# Multiple losses from two GRU models

I am training a model with different outputs in PyTorch, and I have four different losses for positions (in meter), rotations (in degree), and velocity, and a boolean value of 0 or 1 that the model has to predict.
AFAIK, there are two ways to define a final loss function here:

one - the naive weighted sum of the losses

two - the defining coefficient for each loss to optimize the final loss.

More details about the model: (I have a GRU model (lets call GRU1) with two linear output layers. (both have ReLu as the activation function):

• First layer is a sequence of positions(in meter) and rotations(in degree),
• Second layer gives me a boolean value of 0 or 1.

Also I have another metrics called velocity that is the output from another GRU model (lets call GRU2) and the input for the GRU1.)

So, My question is “how to weigh these losses to obtain the final loss, correctly”?

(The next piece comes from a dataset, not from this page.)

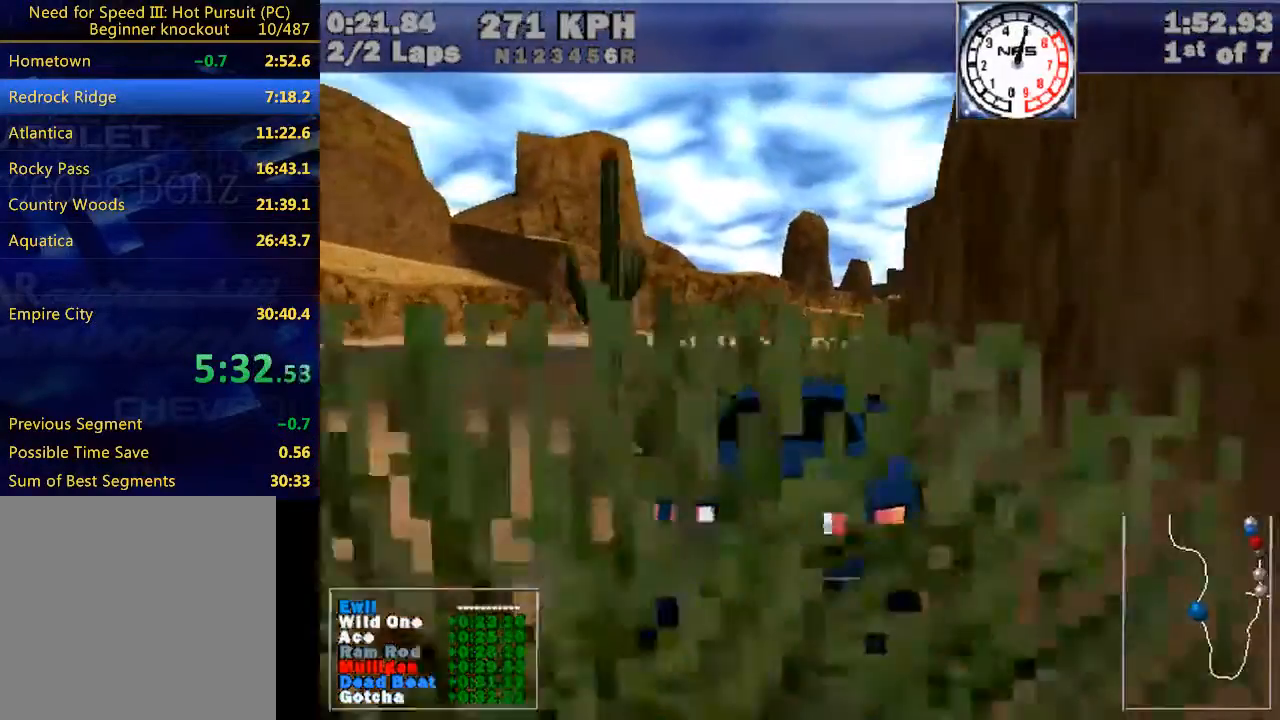
{"keys": ["w"], "events": [[400, "right", "up"]]}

Think of the two methods you proposed as one, The naive approache can be seen as the sum of all losses with a coefficient of 1.

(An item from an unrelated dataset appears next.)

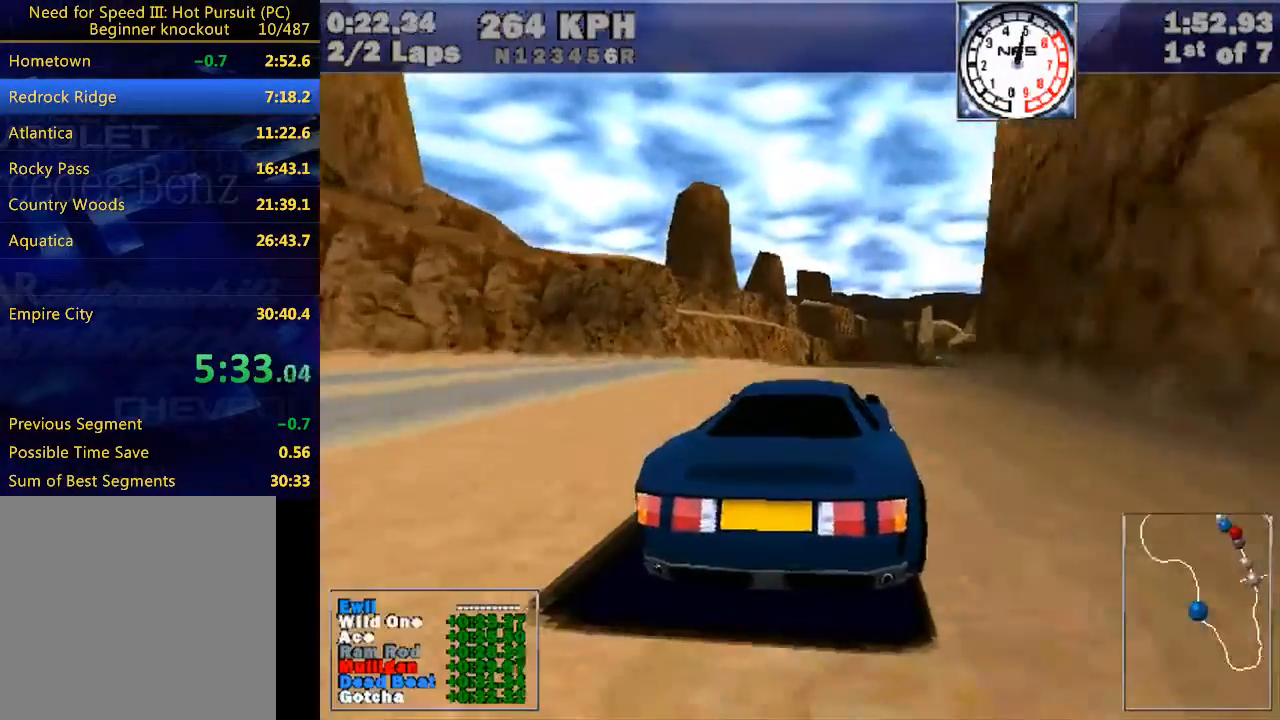
{"keys": ["right", "w"], "events": [[33, "right", "down"], [333, "right", "up"], [433, "right", "down"]]}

``````total_loss = (p_bais * p_loss) + (r_bais * r_loss) + (v_bais * v_loss) + (b_bais * b_loss)
``````

The biases above are simply put hyperparameter to be tune at training time, there is no right or wrong answer to what these could be, and would simply be guided by your application (use case).

Thank you for your comment. I`m gonna use this model later in unity engine.
Since they are different values, I supposed there should be some hyper parameters to indicate their importance. I think the coefficient for both positions and rotations will be 1, since they are both play the main role in my case. On the other hand they are not relevant in the sense that one is presented in meters and the other one in degree, Then I am confused if iv to give them coefficients or not.

I don’t fully understand. Your loss function should compute your loss between your prediction and that target. It shouldn’t matter what data your model is outputting.

for example:

``````loss_fn = nn.MSELoss()

model_out = torch.tensor([[50.0]]) # degrees
target = torch.tensor([[45.0]] ) # degrees

print(loss_fn(model_out,target))
>>> tensor(25.)
``````

if you don’t give a coefficient, it will be considered as if the coefficient is 1…

I understand what you mean for my wrong assumption. But honestly I didn`t get my answer yet.

I was reading some papers similar to my case, and I see that they define the hyper-parameters for the various losses they have based on binary cross-entropy (for the boolean one), and some other coefficients from a random weighting function.